DOTHAN, Ala. (WDHN) — The monoclonal antibody treatment that has been given to people who contract COVID-19 has been put on pause.

Pulmonary Associates in Dothan has been dispensing the treatment, but they’re now out of stock.

“We used the last of our monoclonal antibody treatments this week,” Pulmonary Associates Marvin W. Sexton M.D. said. “We went through in two days, which should have approximately lasted a month.”

Pulmonary Associates used the monoclonal antibody REGEN-COV, a combined monoclonal antibody treatment that Dr. Sexton says was affective against the Delta variant and helped lower the amount of deaths and hospitalizations by 70%.

Health providers get it from the state, which gets its from the federal government.

But last Thursday, the feds announced a pause of this treatment.

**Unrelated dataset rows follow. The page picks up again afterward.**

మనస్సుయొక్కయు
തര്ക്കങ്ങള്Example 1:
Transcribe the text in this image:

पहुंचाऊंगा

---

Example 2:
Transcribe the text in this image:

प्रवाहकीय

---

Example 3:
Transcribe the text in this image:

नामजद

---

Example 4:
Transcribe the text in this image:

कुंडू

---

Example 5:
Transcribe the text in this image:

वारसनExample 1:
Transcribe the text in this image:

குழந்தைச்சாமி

Saying it’s unlikely to be effective in defusing the Omicron variant.

Flowers hospital is also suspending treatment saying:

“Due to a pause by the U.S. Department of Health and Human Services in the supply allocations of two currently available monoclonal antibody treatments. Flowers Hospital is suspending its offering of the treatments beginning Thursday, December 30 2021.”

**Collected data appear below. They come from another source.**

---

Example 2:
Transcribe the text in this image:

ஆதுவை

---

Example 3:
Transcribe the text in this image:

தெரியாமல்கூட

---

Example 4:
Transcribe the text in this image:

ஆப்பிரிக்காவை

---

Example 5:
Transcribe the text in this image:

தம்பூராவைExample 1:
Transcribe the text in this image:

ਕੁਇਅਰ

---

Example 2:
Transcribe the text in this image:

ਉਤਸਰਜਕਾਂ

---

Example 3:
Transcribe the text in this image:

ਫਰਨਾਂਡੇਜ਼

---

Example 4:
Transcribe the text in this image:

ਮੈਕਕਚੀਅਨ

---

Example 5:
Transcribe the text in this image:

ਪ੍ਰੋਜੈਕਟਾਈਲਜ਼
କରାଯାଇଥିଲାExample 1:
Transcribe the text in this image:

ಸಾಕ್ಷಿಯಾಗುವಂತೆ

As the Omicron variant continues to work its way to the Wiregrass, doctors are trying to prepare.

“Trying to obtain new monoclonal antibody treatment that will hopefully be more effective against the Omicron, but just having something to treat patients with would be helpful,” Dr. Sexton said.

They’re still in limited supply right now, but some of the REGEN-COV is headed to Pulmonary Associates next week, though the supply will be limited.

“We have been told that we were probably get a handful of treatments, less than five in the next week or so, but that’s clearly not enough to serve the whole community,” Dr. Sexton said.

The monoclonal antibody treatment is a limited resource and the more that is manufactured, the more treatments that could be headed to the Wiregrass in the coming months.